TASK PROMPT: Write the full listing out again, keeping every line exactly as it is.

EXERCISE DATA:
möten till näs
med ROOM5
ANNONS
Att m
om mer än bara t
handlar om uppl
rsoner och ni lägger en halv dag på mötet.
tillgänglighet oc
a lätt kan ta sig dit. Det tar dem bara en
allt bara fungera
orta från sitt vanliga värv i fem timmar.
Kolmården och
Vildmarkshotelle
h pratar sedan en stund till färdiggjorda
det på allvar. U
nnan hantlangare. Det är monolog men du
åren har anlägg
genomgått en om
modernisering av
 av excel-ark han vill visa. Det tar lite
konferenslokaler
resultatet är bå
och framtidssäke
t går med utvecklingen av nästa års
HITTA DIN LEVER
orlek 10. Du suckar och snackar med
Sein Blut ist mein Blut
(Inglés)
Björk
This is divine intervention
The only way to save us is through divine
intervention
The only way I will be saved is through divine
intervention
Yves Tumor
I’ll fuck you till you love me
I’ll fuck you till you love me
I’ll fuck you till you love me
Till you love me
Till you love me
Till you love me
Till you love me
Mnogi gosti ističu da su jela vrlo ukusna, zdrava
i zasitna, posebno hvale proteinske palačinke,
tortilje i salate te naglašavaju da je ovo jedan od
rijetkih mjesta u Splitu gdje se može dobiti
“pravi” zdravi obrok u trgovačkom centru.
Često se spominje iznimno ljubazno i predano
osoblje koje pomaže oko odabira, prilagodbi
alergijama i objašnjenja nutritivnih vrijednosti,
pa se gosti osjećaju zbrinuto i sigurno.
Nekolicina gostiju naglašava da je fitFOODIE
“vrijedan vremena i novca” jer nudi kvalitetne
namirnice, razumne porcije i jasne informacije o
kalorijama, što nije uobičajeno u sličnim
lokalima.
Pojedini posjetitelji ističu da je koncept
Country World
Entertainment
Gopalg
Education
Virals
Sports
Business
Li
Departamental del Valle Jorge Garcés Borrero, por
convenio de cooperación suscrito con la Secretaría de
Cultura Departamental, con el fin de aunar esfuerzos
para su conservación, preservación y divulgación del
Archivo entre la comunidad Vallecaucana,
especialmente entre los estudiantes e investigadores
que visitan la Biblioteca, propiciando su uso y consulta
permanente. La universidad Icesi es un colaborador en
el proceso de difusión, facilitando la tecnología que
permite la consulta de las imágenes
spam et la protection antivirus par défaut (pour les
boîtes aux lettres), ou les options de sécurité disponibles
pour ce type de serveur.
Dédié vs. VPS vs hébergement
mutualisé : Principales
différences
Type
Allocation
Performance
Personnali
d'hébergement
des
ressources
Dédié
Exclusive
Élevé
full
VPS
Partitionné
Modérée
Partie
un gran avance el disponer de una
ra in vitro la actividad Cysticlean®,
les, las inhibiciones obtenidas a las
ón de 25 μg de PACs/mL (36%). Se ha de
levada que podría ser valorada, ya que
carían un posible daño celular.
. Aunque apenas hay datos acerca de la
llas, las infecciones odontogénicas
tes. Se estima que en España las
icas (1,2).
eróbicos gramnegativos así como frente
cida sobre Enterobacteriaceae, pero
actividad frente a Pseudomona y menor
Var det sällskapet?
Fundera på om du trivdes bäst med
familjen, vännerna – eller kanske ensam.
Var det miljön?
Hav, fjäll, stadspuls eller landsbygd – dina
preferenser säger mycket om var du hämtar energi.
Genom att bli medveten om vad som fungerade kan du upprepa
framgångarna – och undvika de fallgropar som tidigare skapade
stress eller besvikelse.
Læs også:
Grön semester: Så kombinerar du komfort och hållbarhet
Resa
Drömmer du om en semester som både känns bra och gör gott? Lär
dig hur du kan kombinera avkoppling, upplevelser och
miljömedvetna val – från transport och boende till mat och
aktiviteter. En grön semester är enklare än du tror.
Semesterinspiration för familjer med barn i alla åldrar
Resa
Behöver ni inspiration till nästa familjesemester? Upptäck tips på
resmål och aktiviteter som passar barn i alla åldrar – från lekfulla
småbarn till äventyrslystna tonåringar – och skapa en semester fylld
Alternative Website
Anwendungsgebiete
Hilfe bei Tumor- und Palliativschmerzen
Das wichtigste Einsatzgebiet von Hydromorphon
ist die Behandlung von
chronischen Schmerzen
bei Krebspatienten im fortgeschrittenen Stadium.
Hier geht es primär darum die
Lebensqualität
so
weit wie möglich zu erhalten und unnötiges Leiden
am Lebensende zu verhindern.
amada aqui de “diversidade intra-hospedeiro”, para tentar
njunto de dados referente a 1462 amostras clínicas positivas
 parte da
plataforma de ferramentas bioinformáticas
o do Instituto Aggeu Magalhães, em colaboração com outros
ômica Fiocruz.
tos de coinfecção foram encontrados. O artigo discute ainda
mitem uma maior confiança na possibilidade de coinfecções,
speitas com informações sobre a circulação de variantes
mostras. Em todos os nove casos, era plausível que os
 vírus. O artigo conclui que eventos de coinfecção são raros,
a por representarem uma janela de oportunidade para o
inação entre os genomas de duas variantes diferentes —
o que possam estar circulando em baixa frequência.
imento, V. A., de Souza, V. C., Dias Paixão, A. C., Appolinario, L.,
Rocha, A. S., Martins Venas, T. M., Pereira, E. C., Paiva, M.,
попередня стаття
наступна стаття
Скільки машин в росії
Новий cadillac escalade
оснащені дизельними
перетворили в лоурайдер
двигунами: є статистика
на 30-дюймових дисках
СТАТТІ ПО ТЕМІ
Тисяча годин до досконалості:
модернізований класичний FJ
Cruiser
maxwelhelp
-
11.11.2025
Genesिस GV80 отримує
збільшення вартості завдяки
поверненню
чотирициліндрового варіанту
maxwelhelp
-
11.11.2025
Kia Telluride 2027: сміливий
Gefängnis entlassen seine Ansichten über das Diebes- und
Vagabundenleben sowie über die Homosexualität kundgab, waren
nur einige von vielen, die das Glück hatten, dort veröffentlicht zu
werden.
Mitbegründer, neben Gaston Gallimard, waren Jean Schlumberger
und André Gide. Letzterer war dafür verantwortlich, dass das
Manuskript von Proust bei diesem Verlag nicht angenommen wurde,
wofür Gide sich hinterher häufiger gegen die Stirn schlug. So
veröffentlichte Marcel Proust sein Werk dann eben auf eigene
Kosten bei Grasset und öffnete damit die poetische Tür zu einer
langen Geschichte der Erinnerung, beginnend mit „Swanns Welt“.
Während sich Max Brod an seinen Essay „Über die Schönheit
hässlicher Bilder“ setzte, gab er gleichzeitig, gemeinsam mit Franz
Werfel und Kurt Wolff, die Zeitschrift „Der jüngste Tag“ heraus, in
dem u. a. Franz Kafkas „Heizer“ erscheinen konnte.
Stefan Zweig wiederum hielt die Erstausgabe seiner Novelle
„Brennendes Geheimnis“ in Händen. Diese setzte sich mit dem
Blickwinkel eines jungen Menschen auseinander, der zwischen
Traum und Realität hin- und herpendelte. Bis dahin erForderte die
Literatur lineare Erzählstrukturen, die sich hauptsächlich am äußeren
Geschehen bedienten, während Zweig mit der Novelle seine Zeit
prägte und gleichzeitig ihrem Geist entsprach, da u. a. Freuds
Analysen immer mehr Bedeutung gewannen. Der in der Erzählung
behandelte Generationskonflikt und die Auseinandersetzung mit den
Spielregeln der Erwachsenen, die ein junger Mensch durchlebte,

SOLUTION TO THE EXERCISE:
möten till näs
med ROOM5
ANNONS
Att m
om mer än bara t
handlar om uppl
rsoner och ni lägger en halv dag på mötet.
tillgänglighet oc
a lätt kan ta sig dit. Det tar dem bara en
allt bara fungera
orta från sitt vanliga värv i fem timmar.
Kolmården och
Vildmarkshotelle
h pratar sedan en stund till färdiggjorda
det på allvar. U
nnan hantlangare. Det är monolog men du
åren har anlägg
genomgått en om
modernisering av
 av excel-ark han vill visa. Det tar lite
konferenslokaler
resultatet är bå
och framtidssäke
t går med utvecklingen av nästa års
HITTA DIN LEVER
orlek 10. Du suckar och snackar med
Sein Blut ist mein Blut
(Inglés)
Björk
This is divine intervention
The only way to save us is through divine
intervention
The only way I will be saved is through divine
intervention
Yves Tumor
I’ll fuck you till you love me
I’ll fuck you till you love me
I’ll fuck you till you love me
Till you love me
Till you love me
Till you love me
Till you love me
Mnogi gosti ističu da su jela vrlo ukusna, zdrava
i zasitna, posebno hvale proteinske palačinke,
tortilje i salate te naglašavaju da je ovo jedan od
rijetkih mjesta u Splitu gdje se može dobiti
“pravi” zdravi obrok u trgovačkom centru.
Često se spominje iznimno ljubazno i predano
osoblje koje pomaže oko odabira, prilagodbi
alergijama i objašnjenja nutritivnih vrijednosti,
pa se gosti osjećaju zbrinuto i sigurno.
Nekolicina gostiju naglašava da je fitFOODIE
“vrijedan vremena i novca” jer nudi kvalitetne
namirnice, razumne porcije i jasne informacije o
kalorijama, što nije uobičajeno u sličnim
lokalima.
Pojedini posjetitelji ističu da je koncept
Country World
Entertainment
Gopalg
Education
Virals
Sports
Business
Li
Departamental del Valle Jorge Garcés Borrero, por
convenio de cooperación suscrito con la Secretaría de
Cultura Departamental, con el fin de aunar esfuerzos
para su conservación, preservación y divulgación del
Archivo entre la comunidad Vallecaucana,
especialmente entre los estudiantes e investigadores
que visitan la Biblioteca, propiciando su uso y consulta
permanente. La universidad Icesi es un colaborador en
el proceso de difusión, facilitando la tecnología que
permite la consulta de las imágenes
spam et la protection antivirus par défaut (pour les
boîtes aux lettres), ou les options de sécurité disponibles
pour ce type de serveur.
Dédié vs. VPS vs hébergement
mutualisé : Principales
différences
Type
Allocation
Performance
Personnali
d'hébergement
des
ressources
Dédié
Exclusive
Élevé
full
VPS
Partitionné
Modérée
Partie
un gran avance el disponer de una
ra in vitro la actividad Cysticlean®,
les, las inhibiciones obtenidas a las
ón de 25 μg de PACs/mL (36%). Se ha de
levada que podría ser valorada, ya que
carían un posible daño celular.
. Aunque apenas hay datos acerca de la
llas, las infecciones odontogénicas
tes. Se estima que en España las
icas (1,2).
eróbicos gramnegativos así como frente
cida sobre Enterobacteriaceae, pero
actividad frente a Pseudomona y menor
Var det sällskapet?
Fundera på om du trivdes bäst med
familjen, vännerna – eller kanske ensam.
Var det miljön?
Hav, fjäll, stadspuls eller landsbygd – dina
preferenser säger mycket om var du hämtar energi.
Genom att bli medveten om vad som fungerade kan du upprepa
framgångarna – och undvika de fallgropar som tidigare skapade
stress eller besvikelse.
Læs også:
Grön semester: Så kombinerar du komfort och hållbarhet
Resa
Drömmer du om en semester som både känns bra och gör gott? Lär
dig hur du kan kombinera avkoppling, upplevelser och
miljömedvetna val – från transport och boende till mat och
aktiviteter. En grön semester är enklare än du tror.
Semesterinspiration för familjer med barn i alla åldrar
Resa
Behöver ni inspiration till nästa familjesemester? Upptäck tips på
resmål och aktiviteter som passar barn i alla åldrar – från lekfulla
småbarn till äventyrslystna tonåringar – och skapa en semester fylld
Alternative Website
Anwendungsgebiete
Hilfe bei Tumor- und Palliativschmerzen
Das wichtigste Einsatzgebiet von Hydromorphon
ist die Behandlung von
chronischen Schmerzen
bei Krebspatienten im fortgeschrittenen Stadium.
Hier geht es primär darum die
Lebensqualität
so
weit wie möglich zu erhalten und unnötiges Leiden
am Lebensende zu verhindern.
amada aqui de “diversidade intra-hospedeiro”, para tentar
njunto de dados referente a 1462 amostras clínicas positivas
 parte da
plataforma de ferramentas bioinformáticas
o do Instituto Aggeu Magalhães, em colaboração com outros
ômica Fiocruz.
tos de coinfecção foram encontrados. O artigo discute ainda
mitem uma maior confiança na possibilidade de coinfecções,
speitas com informações sobre a circulação de variantes
mostras. Em todos os nove casos, era plausível que os
 vírus. O artigo conclui que eventos de coinfecção são raros,
a por representarem uma janela de oportunidade para o
inação entre os genomas de duas variantes diferentes —
o que possam estar circulando em baixa frequência.
imento, V. A., de Souza, V. C., Dias Paixão, A. C., Appolinario, L.,
Rocha, A. S., Martins Venas, T. M., Pereira, E. C., Paiva, M.,
попередня стаття
наступна стаття
Скільки машин в росії
Новий cadillac escalade
оснащені дизельними
перетворили в лоурайдер
двигунами: є статистика
на 30-дюймових дисках
СТАТТІ ПО ТЕМІ
Тисяча годин до досконалості:
модернізований класичний FJ
Cruiser
maxwelhelp
-
11.11.2025
Genesिस GV80 отримує
збільшення вартості завдяки
поверненню
чотирициліндрового варіанту
maxwelhelp
-
11.11.2025
Kia Telluride 2027: сміливий
Gefängnis entlassen seine Ansichten über das Diebes- und
Vagabundenleben sowie über die Homosexualität kundgab, waren
nur einige von vielen, die das Glück hatten, dort veröffentlicht zu
werden.
Mitbegründer, neben Gaston Gallimard, waren Jean Schlumberger
und André Gide. Letzterer war dafür verantwortlich, dass das
Manuskript von Proust bei diesem Verlag nicht angenommen wurde,
wofür Gide sich hinterher häufiger gegen die Stirn schlug. So
veröffentlichte Marcel Proust sein Werk dann eben auf eigene
Kosten bei Grasset und öffnete damit die poetische Tür zu einer
langen Geschichte der Erinnerung, beginnend mit „Swanns Welt“.
Während sich Max Brod an seinen Essay „Über die Schönheit
hässlicher Bilder“ setzte, gab er gleichzeitig, gemeinsam mit Franz
Werfel und Kurt Wolff, die Zeitschrift „Der jüngste Tag“ heraus, in
dem u. a. Franz Kafkas „Heizer“ erscheinen konnte.
Stefan Zweig wiederum hielt die Erstausgabe seiner Novelle
„Brennendes Geheimnis“ in Händen. Diese setzte sich mit dem
Blickwinkel eines jungen Menschen auseinander, der zwischen
Traum und Realität hin- und herpendelte. Bis dahin erForderte die
Literatur lineare Erzählstrukturen, die sich hauptsächlich am äußeren
Geschehen bedienten, während Zweig mit der Novelle seine Zeit
prägte und gleichzeitig ihrem Geist entsprach, da u. a. Freuds
Analysen immer mehr Bedeutung gewannen. Der in der Erzählung
behandelte Generationskonflikt und die Auseinandersetzung mit den
Spielregeln der Erwachsenen, die ein junger Mensch durchlebte,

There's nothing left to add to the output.